Life without Anorexia
My motto is 'Dont let the sadness of your past & the fear of your future ruin the happiness of your present'
I am a generally happy girl who loves running, going to the gym and eating food!! Though my life has been very different.
I spent 5 years sick with anorexia nervosia & purging tendencies & over exercising. I was depressed and self harmed. I spent 2 years in different treatment centres.
After alot of struggles, lots of ups and downs, suicide attempts, tears, anxiety, panic and never thinking i would be healthy.
I am now declared healthy from anorexia nervosia.
I have been blogging for 4 years, and my whole journey is written in my posts. I now represent healthy and happiness. I want to show anyone struggling that it is possible to recover, no matter how hard it may seem.
I am happy and healthy and living my life. Going to school, meeting friends and trying to find myself in this world.
I write about my daily life, but also try to write posts about how it was when i was sick, advice and tips.
I am open and friendly, so dont be scared about writing a post or sending me an email at: firstname.lastname@example.org
Saturday, December 13, 2014
Taking a blog pause
Ive been thinking about it and i have decided to take a blog pause... i know it will be hard as i love blogging, i love updating my blog. But i feel at the moment i cant do it.
I have alot of other things going on in my life at the moment and reading my comments has now become anxiety filled and something i dont want to do, rather than it being something i look forward to each day.
Of course, not everything i write or say people will agree with.
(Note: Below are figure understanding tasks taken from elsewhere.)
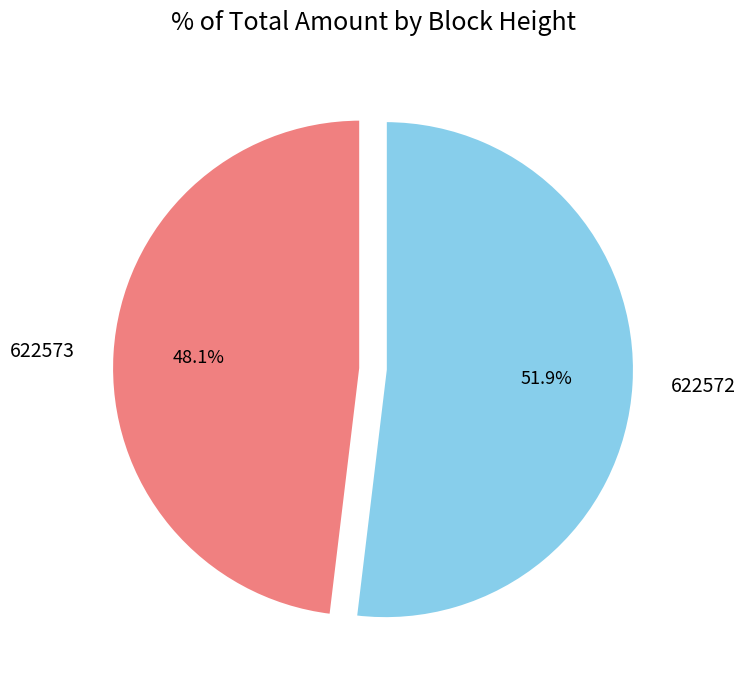

Which category has the smallest portion of the pie?

622573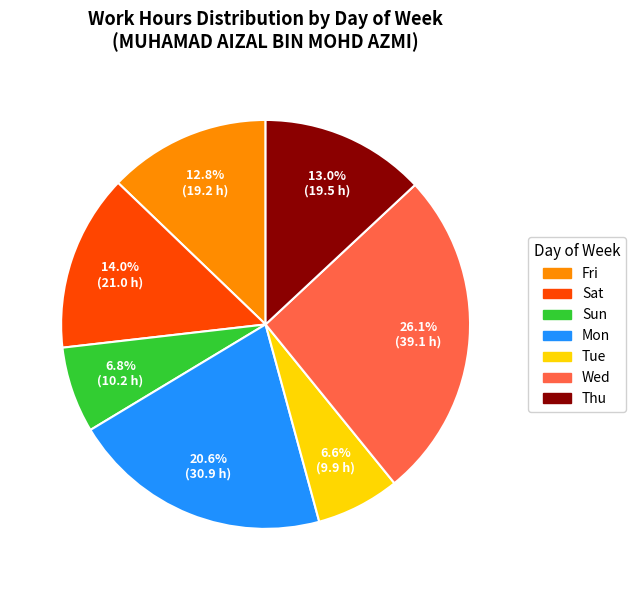

Which category has the biggest portion of the pie?

Wed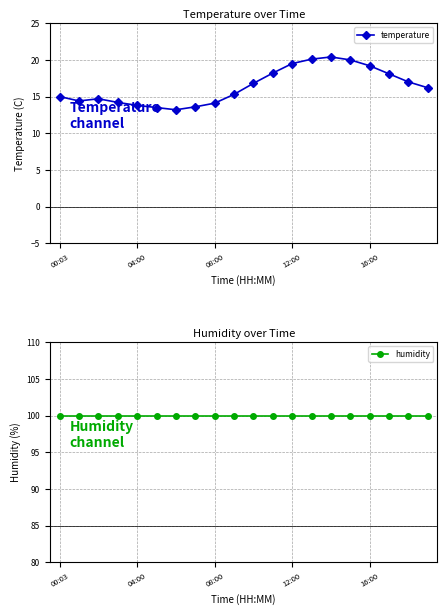

What is the lowest value of the humidity series?

99.9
I am aware of that, and like they say... you know you're successful when you have haters. hahaha
Know, but in all honesty. I need time to think and instead am going to try not log onto my blog - though i most probably will.
I dont know when i will be back, if i even will be back (i know i will though :)). Not sure if i will be reached by email either... ill see how i feel.
But i have so much work to do on my individual project so i am just going to focus on that this weekend and next week as well as spend alot of time with my close friends (at the moment there is problems in my group of friends which doesnt help either) and just take a break from things. Everything has just gotten to be too much recently, and even strong people need a break sometimes as well.